Снова смирившись (обычно вспышки гнева длились у него недолго, и был он по природе мягок), он, бывало, оглядится в воскресный или праздничный день и видит: кругом все одно и то же — только усталость и скука, а отсюда и пьянство со всеми его пагубными последствиями. И тогда он воззвал к семье Сановных и сказал, что мы-де — рабочий люд, и мне сдается, рабочему люду, как он ни пригнетен нуждой, — разумение, более высокое, нежели ваше (так оно выходит по моему убогому суждению), определило иметь потребность в здоровом отдыхе, который освежал бы ум. Посмотрите, до чего мы дошли, лишенные такого отдыха. Так вот! Доставьте мне безвредные развлечения, что-нибудь мне покажите, откройте мне отдушину!
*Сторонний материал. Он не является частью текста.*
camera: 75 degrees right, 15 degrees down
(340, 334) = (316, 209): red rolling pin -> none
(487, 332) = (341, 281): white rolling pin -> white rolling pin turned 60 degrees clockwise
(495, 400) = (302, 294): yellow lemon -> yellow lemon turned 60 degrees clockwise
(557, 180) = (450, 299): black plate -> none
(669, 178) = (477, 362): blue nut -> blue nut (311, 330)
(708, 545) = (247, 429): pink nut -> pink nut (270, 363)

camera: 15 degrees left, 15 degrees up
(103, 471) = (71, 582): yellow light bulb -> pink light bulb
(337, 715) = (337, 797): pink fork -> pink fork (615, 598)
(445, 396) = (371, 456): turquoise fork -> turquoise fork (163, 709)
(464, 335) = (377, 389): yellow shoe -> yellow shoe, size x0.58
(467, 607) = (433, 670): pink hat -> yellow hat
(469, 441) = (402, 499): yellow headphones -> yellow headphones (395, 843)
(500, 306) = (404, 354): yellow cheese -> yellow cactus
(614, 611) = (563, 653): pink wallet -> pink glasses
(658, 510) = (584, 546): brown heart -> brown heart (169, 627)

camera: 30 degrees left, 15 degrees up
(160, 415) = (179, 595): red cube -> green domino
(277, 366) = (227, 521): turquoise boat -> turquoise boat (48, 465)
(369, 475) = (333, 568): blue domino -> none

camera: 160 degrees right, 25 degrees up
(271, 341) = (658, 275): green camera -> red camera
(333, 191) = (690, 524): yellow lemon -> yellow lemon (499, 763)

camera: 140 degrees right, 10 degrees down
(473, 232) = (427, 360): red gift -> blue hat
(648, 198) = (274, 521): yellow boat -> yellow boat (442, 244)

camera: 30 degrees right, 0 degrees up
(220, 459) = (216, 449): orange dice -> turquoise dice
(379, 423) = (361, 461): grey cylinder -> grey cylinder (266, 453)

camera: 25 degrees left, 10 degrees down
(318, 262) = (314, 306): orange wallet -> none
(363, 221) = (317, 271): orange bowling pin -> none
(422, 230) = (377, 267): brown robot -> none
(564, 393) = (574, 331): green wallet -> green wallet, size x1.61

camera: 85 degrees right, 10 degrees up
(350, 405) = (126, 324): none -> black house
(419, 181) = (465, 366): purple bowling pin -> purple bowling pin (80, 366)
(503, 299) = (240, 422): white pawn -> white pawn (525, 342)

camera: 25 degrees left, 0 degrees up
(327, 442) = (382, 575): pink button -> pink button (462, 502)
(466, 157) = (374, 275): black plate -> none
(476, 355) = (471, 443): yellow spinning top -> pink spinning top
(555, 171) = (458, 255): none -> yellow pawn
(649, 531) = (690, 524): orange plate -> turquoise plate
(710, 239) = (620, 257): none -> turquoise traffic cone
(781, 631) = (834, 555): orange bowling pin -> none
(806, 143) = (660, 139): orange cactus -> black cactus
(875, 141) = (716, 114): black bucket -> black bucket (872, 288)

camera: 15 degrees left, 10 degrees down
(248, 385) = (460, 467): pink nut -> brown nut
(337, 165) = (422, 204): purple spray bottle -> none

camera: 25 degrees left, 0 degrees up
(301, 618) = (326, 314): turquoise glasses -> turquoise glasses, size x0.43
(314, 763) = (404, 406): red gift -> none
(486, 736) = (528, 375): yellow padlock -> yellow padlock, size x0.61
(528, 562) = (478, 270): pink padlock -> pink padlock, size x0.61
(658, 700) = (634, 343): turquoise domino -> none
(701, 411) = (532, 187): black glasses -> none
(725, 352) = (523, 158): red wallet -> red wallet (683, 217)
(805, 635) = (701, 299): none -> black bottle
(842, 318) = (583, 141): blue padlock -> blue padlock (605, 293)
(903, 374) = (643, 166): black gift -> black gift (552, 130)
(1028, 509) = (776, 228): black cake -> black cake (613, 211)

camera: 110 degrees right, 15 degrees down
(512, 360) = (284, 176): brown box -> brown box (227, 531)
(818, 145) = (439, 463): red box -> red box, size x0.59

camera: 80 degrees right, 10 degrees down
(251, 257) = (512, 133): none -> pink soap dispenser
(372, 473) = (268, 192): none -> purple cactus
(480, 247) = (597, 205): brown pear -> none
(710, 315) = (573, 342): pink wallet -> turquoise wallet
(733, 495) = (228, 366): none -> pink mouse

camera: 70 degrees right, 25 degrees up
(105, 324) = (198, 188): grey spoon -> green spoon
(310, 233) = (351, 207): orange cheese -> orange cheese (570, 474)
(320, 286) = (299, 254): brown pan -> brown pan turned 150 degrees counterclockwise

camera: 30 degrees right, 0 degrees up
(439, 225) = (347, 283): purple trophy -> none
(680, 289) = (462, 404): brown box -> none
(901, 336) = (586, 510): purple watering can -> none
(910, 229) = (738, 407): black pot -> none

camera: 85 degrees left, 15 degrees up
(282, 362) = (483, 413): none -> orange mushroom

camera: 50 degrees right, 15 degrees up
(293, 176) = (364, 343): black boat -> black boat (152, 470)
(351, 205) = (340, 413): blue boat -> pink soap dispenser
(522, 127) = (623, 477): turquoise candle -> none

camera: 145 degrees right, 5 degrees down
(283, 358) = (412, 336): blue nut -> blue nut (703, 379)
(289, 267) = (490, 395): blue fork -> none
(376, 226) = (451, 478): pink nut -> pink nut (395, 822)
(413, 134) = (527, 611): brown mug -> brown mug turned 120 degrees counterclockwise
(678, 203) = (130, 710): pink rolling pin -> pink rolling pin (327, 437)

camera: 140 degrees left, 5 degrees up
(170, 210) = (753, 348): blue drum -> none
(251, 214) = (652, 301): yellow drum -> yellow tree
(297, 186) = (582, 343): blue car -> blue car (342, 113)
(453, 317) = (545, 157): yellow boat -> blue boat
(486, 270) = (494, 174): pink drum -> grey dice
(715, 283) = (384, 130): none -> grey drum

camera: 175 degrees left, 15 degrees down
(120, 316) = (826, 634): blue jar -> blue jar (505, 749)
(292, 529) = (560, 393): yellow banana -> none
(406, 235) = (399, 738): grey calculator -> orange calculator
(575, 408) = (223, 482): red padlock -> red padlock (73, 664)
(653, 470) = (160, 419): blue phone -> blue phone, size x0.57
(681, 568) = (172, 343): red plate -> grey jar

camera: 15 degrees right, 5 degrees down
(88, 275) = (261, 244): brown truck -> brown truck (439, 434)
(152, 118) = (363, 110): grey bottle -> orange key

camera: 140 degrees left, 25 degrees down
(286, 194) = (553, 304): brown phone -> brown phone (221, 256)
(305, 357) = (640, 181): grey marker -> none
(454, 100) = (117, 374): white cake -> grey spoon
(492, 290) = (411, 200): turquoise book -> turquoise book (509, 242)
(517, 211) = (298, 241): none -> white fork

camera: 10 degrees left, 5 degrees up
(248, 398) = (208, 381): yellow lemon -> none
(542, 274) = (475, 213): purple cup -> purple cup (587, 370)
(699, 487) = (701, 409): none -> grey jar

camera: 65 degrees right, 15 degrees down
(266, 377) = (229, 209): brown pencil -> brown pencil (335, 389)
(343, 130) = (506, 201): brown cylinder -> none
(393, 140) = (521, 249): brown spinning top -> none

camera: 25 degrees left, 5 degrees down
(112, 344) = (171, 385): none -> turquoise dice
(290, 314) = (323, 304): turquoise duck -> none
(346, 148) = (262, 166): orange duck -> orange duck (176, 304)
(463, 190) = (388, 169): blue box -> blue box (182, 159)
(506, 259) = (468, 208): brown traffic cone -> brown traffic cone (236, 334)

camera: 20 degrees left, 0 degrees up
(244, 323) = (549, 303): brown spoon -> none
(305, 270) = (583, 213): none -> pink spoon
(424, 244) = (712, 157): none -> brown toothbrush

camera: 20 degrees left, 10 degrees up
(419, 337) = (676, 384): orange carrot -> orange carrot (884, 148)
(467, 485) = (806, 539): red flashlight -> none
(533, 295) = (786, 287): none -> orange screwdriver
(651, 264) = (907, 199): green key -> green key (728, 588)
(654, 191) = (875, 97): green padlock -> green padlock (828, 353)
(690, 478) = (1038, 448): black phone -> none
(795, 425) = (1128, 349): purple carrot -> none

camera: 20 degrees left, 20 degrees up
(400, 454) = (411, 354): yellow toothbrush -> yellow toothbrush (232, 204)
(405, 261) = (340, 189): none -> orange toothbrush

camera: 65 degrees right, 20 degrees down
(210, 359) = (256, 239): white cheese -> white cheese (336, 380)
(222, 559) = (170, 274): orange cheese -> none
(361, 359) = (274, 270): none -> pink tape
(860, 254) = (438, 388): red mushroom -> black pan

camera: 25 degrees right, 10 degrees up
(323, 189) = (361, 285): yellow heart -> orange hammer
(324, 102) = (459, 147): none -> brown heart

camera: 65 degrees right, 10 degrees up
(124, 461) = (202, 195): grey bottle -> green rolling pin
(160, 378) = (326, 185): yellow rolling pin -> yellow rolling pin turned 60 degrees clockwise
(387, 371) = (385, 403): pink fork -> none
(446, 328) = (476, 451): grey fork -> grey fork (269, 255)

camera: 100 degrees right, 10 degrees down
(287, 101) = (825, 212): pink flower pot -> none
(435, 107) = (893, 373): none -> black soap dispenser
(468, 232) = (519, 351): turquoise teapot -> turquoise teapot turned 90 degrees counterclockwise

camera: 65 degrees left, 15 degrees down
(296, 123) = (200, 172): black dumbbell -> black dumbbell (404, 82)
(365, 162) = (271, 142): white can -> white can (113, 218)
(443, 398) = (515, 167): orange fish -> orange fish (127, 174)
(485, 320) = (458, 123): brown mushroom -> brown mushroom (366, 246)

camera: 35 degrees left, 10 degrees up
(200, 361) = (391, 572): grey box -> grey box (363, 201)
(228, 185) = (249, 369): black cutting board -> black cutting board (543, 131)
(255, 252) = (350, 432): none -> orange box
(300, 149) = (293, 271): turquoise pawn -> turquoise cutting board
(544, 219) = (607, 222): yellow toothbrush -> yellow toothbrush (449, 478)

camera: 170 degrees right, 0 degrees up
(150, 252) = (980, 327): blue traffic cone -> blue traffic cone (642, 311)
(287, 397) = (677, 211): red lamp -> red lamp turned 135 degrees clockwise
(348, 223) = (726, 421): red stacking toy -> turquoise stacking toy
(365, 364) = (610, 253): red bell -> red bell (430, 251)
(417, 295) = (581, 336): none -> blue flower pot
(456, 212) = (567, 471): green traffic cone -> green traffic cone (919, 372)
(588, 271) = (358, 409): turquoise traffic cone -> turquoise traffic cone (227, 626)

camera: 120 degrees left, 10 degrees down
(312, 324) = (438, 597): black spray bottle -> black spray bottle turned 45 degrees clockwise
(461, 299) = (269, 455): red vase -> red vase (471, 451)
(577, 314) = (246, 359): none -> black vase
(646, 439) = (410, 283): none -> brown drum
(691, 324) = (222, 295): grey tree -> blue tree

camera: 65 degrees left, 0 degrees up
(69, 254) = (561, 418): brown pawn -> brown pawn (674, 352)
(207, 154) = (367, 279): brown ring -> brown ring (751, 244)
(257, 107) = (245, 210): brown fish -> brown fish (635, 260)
Но тут в семье Сановных поднялся уж и вовсе оглушительный шум. Пробился было чей-то еле слышный голос, предлагавший показать ему чудеса земли, величие мироздания, огромные исторические перемены, творения природы и красоты искусства — показать ему все это… разумеется, урывками, когда у него найдется время посмотреть, — но Сановные так разорались и взъярились, так пошли громить с кафедр, амвонов, и нести всякий вздор, и подавать петиции, и всячески друг друга обзывать и выволакивать в грязи, такой закрутили вихрь парламентских запросов и уклончивых ответов, — где рядом с «я бы рад» стояло наготове «я не смею», — что бедняга совсем ошалел и только растерянно озирался.
— Неужели это все из-за меня? — сказал он в ужасе, затыкая уши. — Я всего лишь выставил безобидное предложение, подсказанное мне тем, что я видел в своем домашнем кругу, и тем, что знает каждый, если только нарочно не закрывает глаза! И я не понимаю, и меня не понимают. Что ж теперь будет?
Он ниже склонялся над своей работой и все чаще спрашивал об этом сам себя, когда поползли слухи, что среди рабочих людей идет моровое поветрие, которое уносит их тысячами. Пошел он посмотреть и скоро убедился, что это правда. Мертвые и умирающие лежали вповалку в скученных и зараженных домах, где прошла его жизнь. Новая отрава пропитала воздух, и всегда-то темный и смрадный. Сильного и слабого, престарелого и малолетнего, и отца, и мать — всех без разбора косила смерть.
На какие средства мог бы он бежать? Он остался на месте, и кто был ему дорог, один за другим умирали на его глазах. Пришел к нему добрый проповедник и хотел помолиться с ним, чтобы смягчилось его омраченное сердце, но он ответил:
— Ох, что проку, божий человек, приходить ко мне, раз я осужден оставаться в этом вонючем месте, где всякое чувство, данное мне для услаждения, приносит только пытку, и всякая минута моих считанных дней добавляет новые нечистоты к той куче, под которой я лежу, придавленный! Но дайте мне немножко воздуха и света, чтобы мне сквозь них заглянуть в небо, которого я сроду не видел; дайте мне свежей воды; помогите мне стать чище; сделайте легче этот тяжелый воздух и эту тяжелую жизнь, которые принижают наш дух и превращают нас в те бездушные и бессердечные создания, какими вы так часто видите нас; тихой и доброй рукой уберите тела наших умерших из этих тесных комнат, где мы так привыкли к страшному таинству смерти, что даже оно утратило для нас всякую святость. И тогда, учитель, я стану слушать — уж вам ли не знать, как охотно, — слова о том, чьи мысли были всегда с бедняками и кто имел сострадание ко всякому человеческому горю!